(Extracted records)
######
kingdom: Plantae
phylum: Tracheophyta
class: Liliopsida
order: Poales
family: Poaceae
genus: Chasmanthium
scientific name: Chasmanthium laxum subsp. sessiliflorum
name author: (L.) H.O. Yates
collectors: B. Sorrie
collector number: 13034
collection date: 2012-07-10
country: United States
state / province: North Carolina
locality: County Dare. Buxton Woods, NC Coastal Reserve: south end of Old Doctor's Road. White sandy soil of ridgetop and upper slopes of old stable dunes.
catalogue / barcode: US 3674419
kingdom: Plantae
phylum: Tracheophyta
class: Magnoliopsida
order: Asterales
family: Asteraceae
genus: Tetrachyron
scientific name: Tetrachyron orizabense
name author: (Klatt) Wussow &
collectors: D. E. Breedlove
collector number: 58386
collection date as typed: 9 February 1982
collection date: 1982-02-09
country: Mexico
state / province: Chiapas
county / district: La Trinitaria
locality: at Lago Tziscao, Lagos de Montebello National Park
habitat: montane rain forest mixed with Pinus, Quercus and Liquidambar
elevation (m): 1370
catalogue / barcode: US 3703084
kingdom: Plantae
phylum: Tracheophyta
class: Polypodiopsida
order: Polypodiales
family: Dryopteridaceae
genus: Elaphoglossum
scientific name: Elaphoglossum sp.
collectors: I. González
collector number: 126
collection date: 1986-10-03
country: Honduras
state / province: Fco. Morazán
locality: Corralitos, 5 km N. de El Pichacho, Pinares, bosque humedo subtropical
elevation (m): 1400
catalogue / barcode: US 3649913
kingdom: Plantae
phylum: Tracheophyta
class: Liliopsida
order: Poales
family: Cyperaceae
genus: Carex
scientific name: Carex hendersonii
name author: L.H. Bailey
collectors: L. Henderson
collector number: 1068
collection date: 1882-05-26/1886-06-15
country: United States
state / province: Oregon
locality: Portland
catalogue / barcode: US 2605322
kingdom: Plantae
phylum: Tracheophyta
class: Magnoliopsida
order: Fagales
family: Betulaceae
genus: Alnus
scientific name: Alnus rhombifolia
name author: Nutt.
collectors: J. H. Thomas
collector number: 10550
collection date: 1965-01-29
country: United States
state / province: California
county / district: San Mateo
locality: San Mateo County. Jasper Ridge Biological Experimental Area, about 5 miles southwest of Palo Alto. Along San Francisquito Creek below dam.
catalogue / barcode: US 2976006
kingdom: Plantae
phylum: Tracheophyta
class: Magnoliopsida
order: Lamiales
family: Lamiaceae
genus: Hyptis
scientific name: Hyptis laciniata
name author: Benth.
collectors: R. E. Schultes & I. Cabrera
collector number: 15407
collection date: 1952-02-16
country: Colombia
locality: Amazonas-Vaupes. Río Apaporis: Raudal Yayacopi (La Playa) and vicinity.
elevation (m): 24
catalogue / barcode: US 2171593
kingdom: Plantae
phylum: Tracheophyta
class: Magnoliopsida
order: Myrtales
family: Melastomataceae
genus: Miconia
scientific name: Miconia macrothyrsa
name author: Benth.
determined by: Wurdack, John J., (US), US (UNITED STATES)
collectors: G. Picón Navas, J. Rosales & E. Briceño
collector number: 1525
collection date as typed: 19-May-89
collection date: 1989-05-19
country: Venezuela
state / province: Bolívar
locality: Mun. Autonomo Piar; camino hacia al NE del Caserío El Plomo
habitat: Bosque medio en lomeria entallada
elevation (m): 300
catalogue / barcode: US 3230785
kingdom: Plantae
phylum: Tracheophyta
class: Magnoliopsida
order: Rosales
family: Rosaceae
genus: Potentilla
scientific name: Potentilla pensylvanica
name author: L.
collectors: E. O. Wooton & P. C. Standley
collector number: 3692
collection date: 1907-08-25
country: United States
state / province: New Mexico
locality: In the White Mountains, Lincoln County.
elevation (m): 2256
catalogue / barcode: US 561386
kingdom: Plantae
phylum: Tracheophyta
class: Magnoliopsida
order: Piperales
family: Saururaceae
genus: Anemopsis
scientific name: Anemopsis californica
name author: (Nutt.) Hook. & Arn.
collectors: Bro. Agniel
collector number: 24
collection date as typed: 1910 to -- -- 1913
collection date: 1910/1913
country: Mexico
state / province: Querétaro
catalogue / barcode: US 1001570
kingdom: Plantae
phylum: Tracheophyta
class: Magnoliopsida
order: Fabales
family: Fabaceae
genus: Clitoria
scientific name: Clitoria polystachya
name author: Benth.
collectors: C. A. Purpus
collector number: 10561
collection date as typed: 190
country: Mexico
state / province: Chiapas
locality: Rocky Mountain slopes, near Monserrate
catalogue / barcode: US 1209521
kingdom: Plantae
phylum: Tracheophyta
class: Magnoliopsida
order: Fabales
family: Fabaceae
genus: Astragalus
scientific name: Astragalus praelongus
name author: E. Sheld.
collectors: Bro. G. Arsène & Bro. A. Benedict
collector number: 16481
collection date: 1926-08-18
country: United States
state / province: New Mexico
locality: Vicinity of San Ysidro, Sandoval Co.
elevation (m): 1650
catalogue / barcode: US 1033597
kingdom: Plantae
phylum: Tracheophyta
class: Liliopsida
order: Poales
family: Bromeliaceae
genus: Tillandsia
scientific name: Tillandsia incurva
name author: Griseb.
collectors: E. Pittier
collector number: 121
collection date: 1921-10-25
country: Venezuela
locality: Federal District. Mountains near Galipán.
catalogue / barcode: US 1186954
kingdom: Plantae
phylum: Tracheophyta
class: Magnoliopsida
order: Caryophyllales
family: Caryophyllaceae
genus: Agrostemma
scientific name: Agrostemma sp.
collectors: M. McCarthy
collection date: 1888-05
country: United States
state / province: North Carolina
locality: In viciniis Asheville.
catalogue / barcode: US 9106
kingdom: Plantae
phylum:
######
SET PROBLEM: Select every line in the records above that contains the string "typed" and copy each one. Matching is case-sensitive.

FULL RESPONSE:
collection date as typed: 9 February 1982
collection date as typed: 19-May-89
collection date as typed: 1910 to -- -- 1913
collection date as typed: 190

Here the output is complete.